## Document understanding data
======

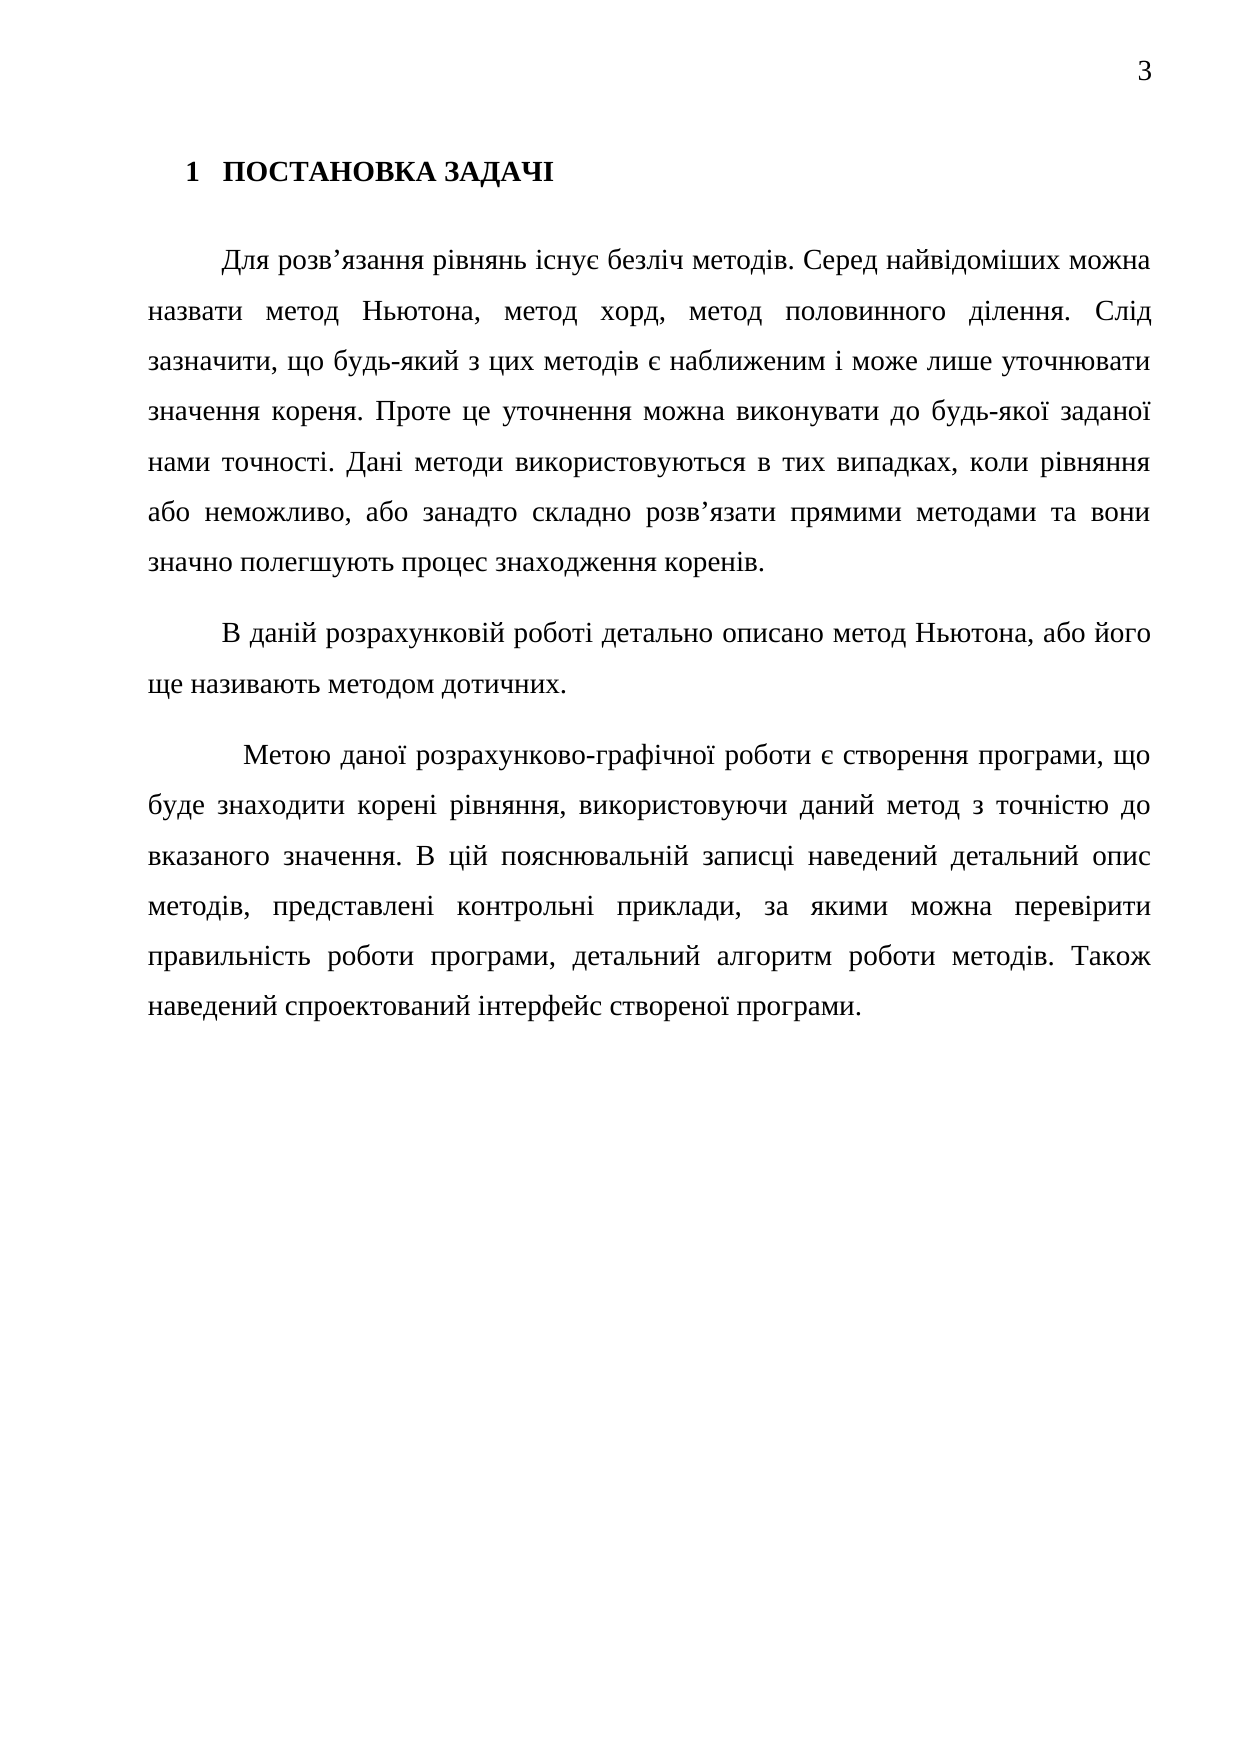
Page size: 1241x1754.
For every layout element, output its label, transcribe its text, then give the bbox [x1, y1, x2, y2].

text В даній розрахунковій роботі детально описано метод Ньютона, або його ще називають методом дотичних. [148, 616, 1152, 699]
text Метою даної розрахунково-графічної роботи є створення програми, що буде знаходити корені рівняння, використовуючи даний метод з точністю до вказаного значення. В цій пояснювальній записці наведений детальний опис методів, представлені контрольні приклади, за якими можна перевірити правильність роботи програми, детальний алгоритм роботи методів. Також наведений спроектований інтерфейс створеної програми. [148, 737, 1152, 1022]
text Для розв’язання рівнянь існує безліч методів. Серед найвідоміших можна назвати метод Ньютона, метод хорд, метод половинного ділення. Cлід зазначити, що будь-який з цих методів є наближеним і може лише уточнювати значення кореня. Проте це уточнення можна виконувати до будь-якої заданої нами точності. Дані методи використовуються в тих випадках, коли рівняння або неможливо, або занадто складно розв’язати прямими методами та вони значно полегшують процес знаходження коренів. [148, 242, 1152, 578]
subtitle ПОСТАНОВКА ЗАДАЧІ [185, 154, 1152, 187]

======

Without any of the pictures, set the entries down again exactly as written.

Page size: 1241x1754.
For every layout element, output its label, transcribe its text, then give the bbox [x1, y1, x2, y2].

text В даній розрахунковій роботі детально описано метод Ньютона, або його ще називають методом дотичних. [148, 616, 1152, 699]
text Метою даної розрахунково-графічної роботи є створення програми, що буде знаходити корені рівняння, використовуючи даний метод з точністю до вказаного значення. В цій пояснювальній записці наведений детальний опис методів, представлені контрольні приклади, за якими можна перевірити правильність роботи програми, детальний алгоритм роботи методів. Також наведений спроектований інтерфейс створеної програми. [148, 737, 1152, 1022]
text Для розв’язання рівнянь існує безліч методів. Серед найвідоміших можна назвати метод Ньютона, метод хорд, метод половинного ділення. Cлід зазначити, що будь-який з цих методів є наближеним і може лише уточнювати значення кореня. Проте це уточнення можна виконувати до будь-якої заданої нами точності. Дані методи використовуються в тих випадках, коли рівняння або неможливо, або занадто складно розв’язати прямими методами та вони значно полегшують процес знаходження коренів. [148, 242, 1152, 578]
subtitle ПОСТАНОВКА ЗАДАЧІ [185, 154, 1152, 187]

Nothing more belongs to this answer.